Stomach viruses manifest a little differently in babies than they do in adults. He vomited a little for about a day, and simultaneously began having diarrhea.

He had diarrhea for ten days.

(Yes, I called the pediatrician. We chatted. It was fine.)

At its peak, he had ten poopy diapers in a day. For most of the ten days, he had about eight poopy diapers.

You’ve had diarrhea (admit it, you have) so you know what it looks — and smells — like. The smell filled the house and crept into my dreams. But that isn’t the worst of it.

See, diarrhea eats away at flesh. This is also something that you’re likely aware of — the fabled Ring of Fire — though you certainly don’t remember a time when you spent the better part of every day not just producing it but SITTING IN it. This made for red, raw, excruciatingly painful diaper rash.

Really, all I can say for that time is thank goodness for All-Natural Beaudreaux’s Butt Paste. Yes, yes, the baby was hurting and screamed whenever I tried to clean the area. I have great sympathy for him.
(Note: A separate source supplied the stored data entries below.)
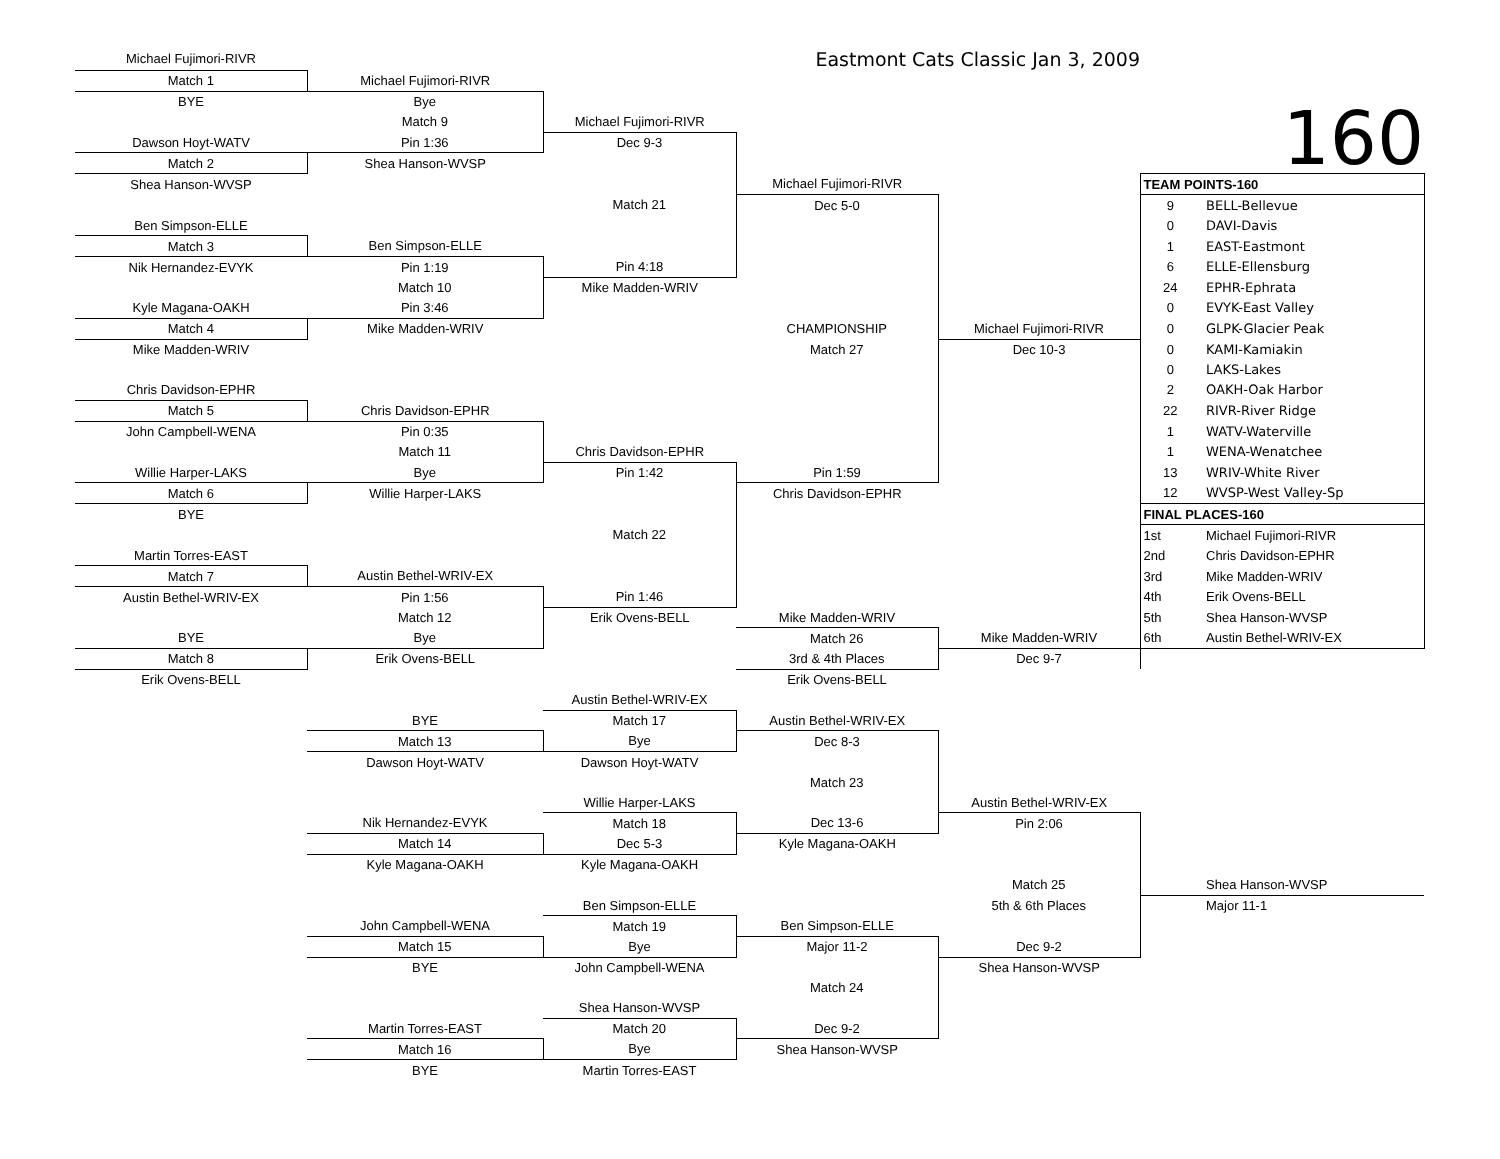| | Michael Fujimori-RIVR | | | Eastmont Cats Classic Jan 3, 2009 | | | |
| | Match 1 | Michael Fujimori-RIVR | | | | | |
| | BYE | Bye | | | | 160 | |
| | | Match 9 | Michael Fujimori-RIVR | | | | |
| | Dawson Hoyt-WATV | Pin 1:36 | Dec 9-3 | | | | |
| | Match 2 | Shea Hanson-WVSP | | | | | |
| | Shea Hanson-WVSP | | | Michael Fujimori-RIVR | | TEAM POINTS-160 | |
| | | | Match 21 | Dec 5-0 | | 9 | BELL-Bellevue |
| | Ben Simpson-ELLE | | | | | 0 | DAVI-Davis |
| | Match 3 | Ben Simpson-ELLE | | | | 1 | EAST-Eastmont |
| | Nik Hernandez-EVYK | Pin 1:19 | Pin 4:18 | | | 6 | ELLE-Ellensburg |
| | | Match 10 | Mike Madden-WRIV | | | 24 | EPHR-Ephrata |
| | Kyle Magana-OAKH | Pin 3:46 | | | | 0 | EVYK-East Valley |
| | Match 4 | Mike Madden-WRIV | | CHAMPIONSHIP | Michael Fujimori-RIVR | 0 | GLPK-Glacier Peak |
| | Mike Madden-WRIV | | | Match 27 | Dec 10-3 | 0 | KAMI-Kamiakin |
| | | | | | | 0 | LAKS-Lakes |
| | Chris Davidson-EPHR | | | | | 2 | OAKH-Oak Harbor |
| | Match 5 | Chris Davidson-EPHR | | | | 22 | RIVR-River Ridge |
| | John Campbell-WENA | Pin 0:35 | | | | 1 | WATV-Waterville |
| | | Match 11 | Chris Davidson-EPHR | | | 1 | WENA-Wenatchee |
| | Willie Harper-LAKS | Bye | Pin 1:42 | Pin 1:59 | | 13 | WRIV-White River |
| | Match 6 | Willie Harper-LAKS | | Chris Davidson-EPHR | | 12 | WVSP-West Valley-Sp |
| | BYE | | | | | FINAL PLACES-160 | |
| | | | Match 22 | | | 1st | Michael Fujimori-RIVR |
| | Martin Torres-EAST | | | | | 2nd | Chris Davidson-EPHR |
| | Match 7 | Austin Bethel-WRIV-EX | | | | 3rd | Mike Madden-WRIV |
| | Austin Bethel-WRIV-EX | Pin 1:56 | Pin 1:46 | | | 4th | Erik Ovens-BELL |
| | | Match 12 | Erik Ovens-BELL | Mike Madden-WRIV | | 5th | Shea Hanson-WVSP |
| | BYE | Bye | | Match 26 | Mike Madden-WRIV | 6th | Austin Bethel-WRIV-EX |
| | Match 8 | Erik Ovens-BELL | | 3rd & 4th Places | Dec 9-7 | | |
| | Erik Ovens-BELL | | | Erik Ovens-BELL | | | |
| | | | Austin Bethel-WRIV-EX | | | | |
| | | BYE | Match 17 | Austin Bethel-WRIV-EX | | | |
| | | Match 13 | Bye | Dec 8-3 | | | |
| | | Dawson Hoyt-WATV | Dawson Hoyt-WATV | | | | |
| | | | | Match 23 | | | |
| | | | Willie Harper-LAKS | | Austin Bethel-WRIV-EX | | |
| | | Nik Hernandez-EVYK | Match 18 | Dec 13-6 | Pin 2:06 | | |
| | | Match 14 | Dec 5-3 | Kyle Magana-OAKH | | | |
| | | Kyle Magana-OAKH | Kyle Magana-OAKH | | | | |
| | | | | | Match 25 | | Shea Hanson-WVSP |
| | | | Ben Simpson-ELLE | | 5th & 6th Places | | Major 11-1 |
| | | John Campbell-WENA | Match 19 | Ben Simpson-ELLE | | | |
| | | Match 15 | Bye | Major 11-2 | Dec 9-2 | | |
| | | BYE | John Campbell-WENA | | Shea Hanson-WVSP | | |
| | | | | Match 24 | | | |
| | | | Shea Hanson-WVSP | | | | |
| | | Martin Torres-EAST | Match 20 | Dec 9-2 | | | |
| | | Match 16 | Bye | Shea Hanson-WVSP | | | |
| | | BYE | Martin Torres-EAST | | | | |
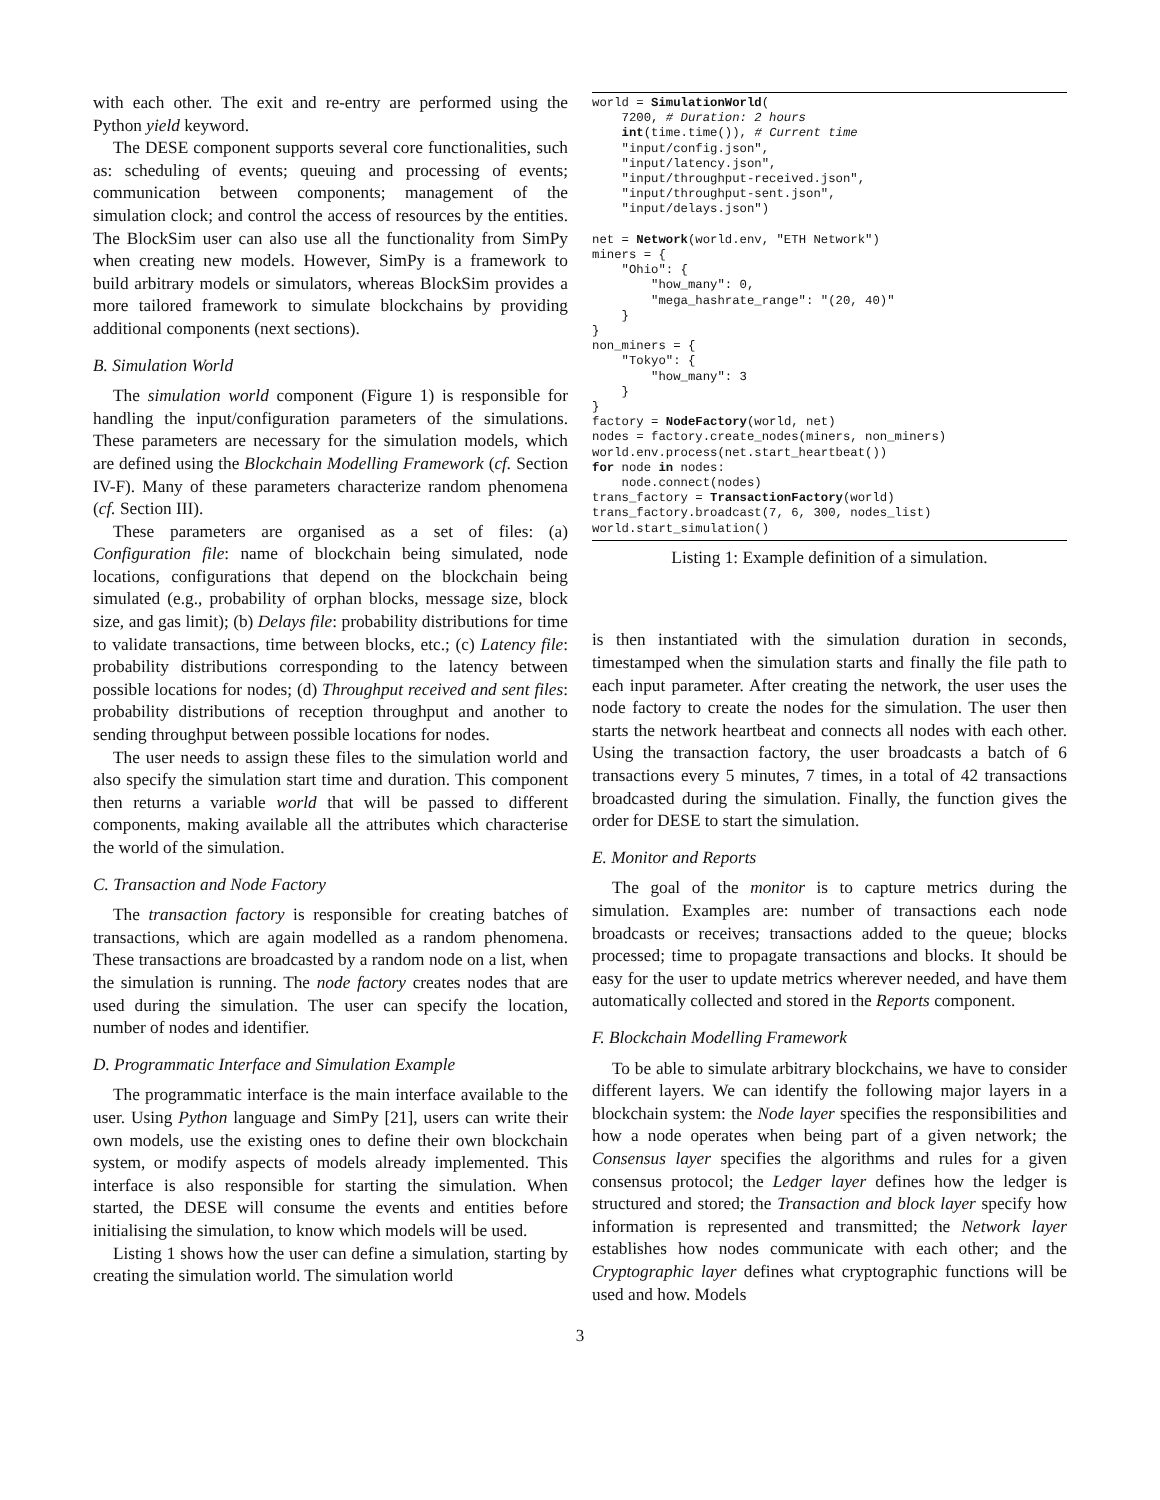with each other. The exit and re-entry are performed using the Python yield keyword.
The DESE component supports several core functionalities, such as: scheduling of events; queuing and processing of events; communication between components; management of the simulation clock; and control the access of resources by the entities. The BlockSim user can also use all the functionality from SimPy when creating new models. However, SimPy is a framework to build arbitrary models or simulators, whereas BlockSim provides a more tailored framework to simulate blockchains by providing additional components (next sections).
B. Simulation World
The simulation world component (Figure 1) is responsible for handling the input/configuration parameters of the simulations. These parameters are necessary for the simulation models, which are defined using the Blockchain Modelling Framework (cf. Section IV-F). Many of these parameters characterize random phenomena (cf. Section III).
These parameters are organised as a set of files: (a) Configuration file: name of blockchain being simulated, node locations, configurations that depend on the blockchain being simulated (e.g., probability of orphan blocks, message size, block size, and gas limit); (b) Delays file: probability distributions for time to validate transactions, time between blocks, etc.; (c) Latency file: probability distributions corresponding to the latency between possible locations for nodes; (d) Throughput received and sent files: probability distributions of reception throughput and another to sending throughput between possible locations for nodes.
The user needs to assign these files to the simulation world and also specify the simulation start time and duration. This component then returns a variable world that will be passed to different components, making available all the attributes which characterise the world of the simulation.
C. Transaction and Node Factory
The transaction factory is responsible for creating batches of transactions, which are again modelled as a random phenomena. These transactions are broadcasted by a random node on a list, when the simulation is running. The node factory creates nodes that are used during the simulation. The user can specify the location, number of nodes and identifier.
D. Programmatic Interface and Simulation Example
The programmatic interface is the main interface available to the user. Using Python language and SimPy [21], users can write their own models, use the existing ones to define their own blockchain system, or modify aspects of models already implemented. This interface is also responsible for starting the simulation. When started, the DESE will consume the events and entities before initialising the simulation, to know which models will be used.
Listing 1 shows how the user can define a simulation, starting by creating the simulation world. The simulation world
world = SimulationWorld(
    7200, # Duration: 2 hours
    int(time.time()), # Current time
    "input/config.json",
    "input/latency.json",
    "input/throughput-received.json",
    "input/throughput-sent.json",
    "input/delays.json")

net = Network(world.env, "ETH Network")
miners = {
    "Ohio": {
        "how_many": 0,
        "mega_hashrate_range": "(20, 40)"
    }
}
non_miners = {
    "Tokyo": {
        "how_many": 3
    }
}
factory = NodeFactory(world, net)
nodes = factory.create_nodes(miners, non_miners)
world.env.process(net.start_heartbeat())
for node in nodes:
    node.connect(nodes)
trans_factory = TransactionFactory(world)
trans_factory.broadcast(7, 6, 300, nodes_list)
world.start_simulation()
Listing 1: Example definition of a simulation.
is then instantiated with the simulation duration in seconds, timestamped when the simulation starts and finally the file path to each input parameter. After creating the network, the user uses the node factory to create the nodes for the simulation. The user then starts the network heartbeat and connects all nodes with each other. Using the transaction factory, the user broadcasts a batch of 6 transactions every 5 minutes, 7 times, in a total of 42 transactions broadcasted during the simulation. Finally, the function gives the order for DESE to start the simulation.
E. Monitor and Reports
The goal of the monitor is to capture metrics during the simulation. Examples are: number of transactions each node broadcasts or receives; transactions added to the queue; blocks processed; time to propagate transactions and blocks. It should be easy for the user to update metrics wherever needed, and have them automatically collected and stored in the Reports component.
F. Blockchain Modelling Framework
To be able to simulate arbitrary blockchains, we have to consider different layers. We can identify the following major layers in a blockchain system: the Node layer specifies the responsibilities and how a node operates when being part of a given network; the Consensus layer specifies the algorithms and rules for a given consensus protocol; the Ledger layer defines how the ledger is structured and stored; the Transaction and block layer specify how information is represented and transmitted; the Network layer establishes how nodes communicate with each other; and the Cryptographic layer defines what cryptographic functions will be used and how. Models
3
But the thing I remember most about that time (other than the smell, because seriously, it was intense) is having nightmares in which I was drowning in diarrhea and unable to get to my child who was screaming because his butt was ROTTING AWAY. Until that child was well again, complete with an unmarred bottom, I thought of absolutely nothing but his poo and the issues immediately surrounding it.

And this is why mommies think, talk, and obsess about excrement.

*This does not refer to the lovely coffee house at Drew University, at which I worked for two years and almost never had to clean up pee or poo.